---- EXTRACT

These strategic innovations seem to happen in a coordinated and structured way. However, closer examination shows that the reality is inflexible: it is mainly the central level that is involved in strategic symmetry in innovation within universities. At the decentral level (within the institutes and departments) the topics are mostly fuelled by subject-specific ambitions and considerations. As a result of this asymmetry, it is not easy for universities to innovate
strategically (Rowley et al, 1997). There are several reasons why it is so difficult for universities to realize symmetry in innovations.
Lack of direction
One explanation for this difficulty is the lack of (the possibility of) direction within the university organization. Universities are large organizations with a complex organizational structure within which a multitude of different cultures exists. A common element in the university cultures is the presence of 'academic freedom', and this academic freedom leads, in regard to the decision-making processes, to concepts such as the garbage can model or 'organized anarchy' (Cohen & Marsh, 1986).
Another aspect is the blurring boundaries of the structures due to the increasing loss of hierarchical certainties, as well as the ability of university employees - due to increased media and communication technology - to connect more easily with each other and the outside world.
This leads to a practice in which it becomes easier to switch between functions, teams,
departments and organizational units, as well as to build relationships, to make and to maintain connections between organizations. As a result, it would be expected that through this
development universities would be better able the respond to innovations.

--------
---- INPUT

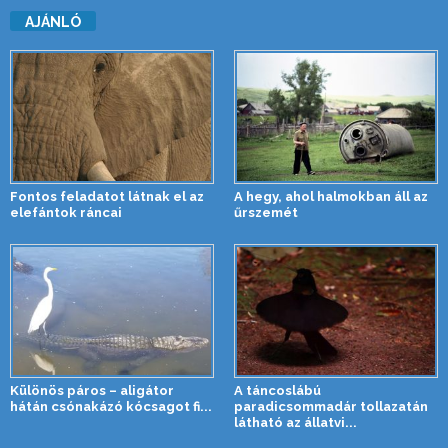
AJÁNLÓ
Fontos feladatot látnak el az
A hegy, ahol halmokban áll az
elefántok ráncai
űrszemét
Különös páros – aligátor
A táncoslábú
hátán csónakázó kócsagot fi...
paradicsommadár tollazatán
látható az állatvi...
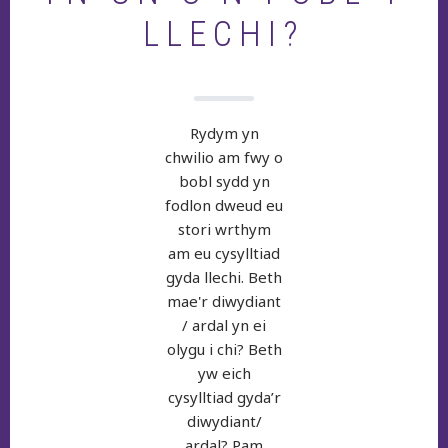
LLECHI?
Rydym yn
chwilio am fwy o
bobl sydd yn
fodlon dweud eu
stori wrthym
am eu cysylltiad
gyda llechi. Beth
mae'r diwydiant
/ ardal yn ei
olygu i chi? Beth
yw eich
cysylltiad gyda’r
diwydiant/
ardal? Pam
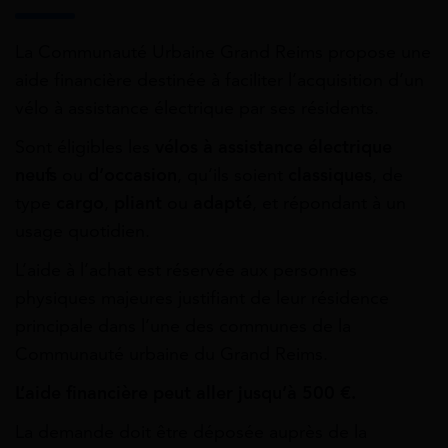
La Communauté Urbaine Grand Reims propose une
aide financière destinée à faciliter l’acquisition d’un
vélo à assistance électrique par ses résidents.
Sont éligibles les
vélos à assistance électrique
neufs
ou
d’occasion
, qu’ils soient
classiques
, de
type
cargo
,
pliant
ou
adapté
, et répondant à un
usage quotidien.
L’aide à l’achat est réservée aux personnes
physiques majeures justifiant de leur résidence
principale dans l’une des communes de la
Communauté urbaine du Grand Reims.
L’aide financière peut aller jusqu’à 500 €.
La demande doit être déposée auprès de la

--------

PROBLEM 1 - Retype the stretch of the university innovation passage from "Lack of direction" through "(Cohen & Marsh, 1986)." word for word.
PROBLEM 2 - Convert every line of the listing into a JSON list of strings, one string per line, skipping blank lines and leaving out the pictures.

OUTPUT 1 -
Lack of direction
One explanation for this difficulty is the lack of (the possibility of) direction within the university organization. Universities are large organizations with a complex organizational structure within which a multitude of different cultures exists. A common element in the university cultures is the presence of 'academic freedom', and this academic freedom leads, in regard to the decision-making processes, to concepts such as the garbage can model or 'organized anarchy' (Cohen & Marsh, 1986).

OUTPUT 2 -
[
  "AJÁNLÓ",
  "Fontos feladatot látnak el az",
  "A hegy, ahol halmokban áll az",
  "elefántok ráncai",
  "űrszemét",
  "Különös páros – aligátor",
  "A táncoslábú",
  "hátán csónakázó kócsagot fi...",
  "paradicsommadár tollazatán",
  "látható az állatvi...",
  "LLECHI?",
  "Rydym yn",
  "chwilio am fwy o",
  "bobl sydd yn",
  "fodlon dweud eu",
  "stori wrthym",
  "am eu cysylltiad",
  "gyda llechi. Beth",
  "mae'r diwydiant",
  "/ ardal yn ei",
  "olygu i chi? Beth",
  "yw eich",
  "cysylltiad gyda’r",
  "diwydiant/",
  "ardal? Pam",
  "La Communauté Urbaine Grand Reims propose une",
  "aide financière destinée à faciliter l’acquisition d’un",
  "vélo à assistance électrique par ses résidents.",
  "Sont éligibles les",
  "vélos à assistance électrique",
  "neufs",
  "ou",
  "d’occasion",
  ", qu’ils soient",
  "classiques",
  ", de",
  "type",
  "cargo",
  ",",
  "pliant",
  "ou",
  "adapté",
  ", et répondant à un",
  "usage quotidien.",
  "L’aide à l’achat est réservée aux personnes",
  "physiques majeures justifiant de leur résidence",
  "principale dans l’une des communes de la",
  "Communauté urbaine du Grand Reims.",
  "L’aide financière peut aller jusqu’à 500 €.",
  "La demande doit être déposée auprès de la"
]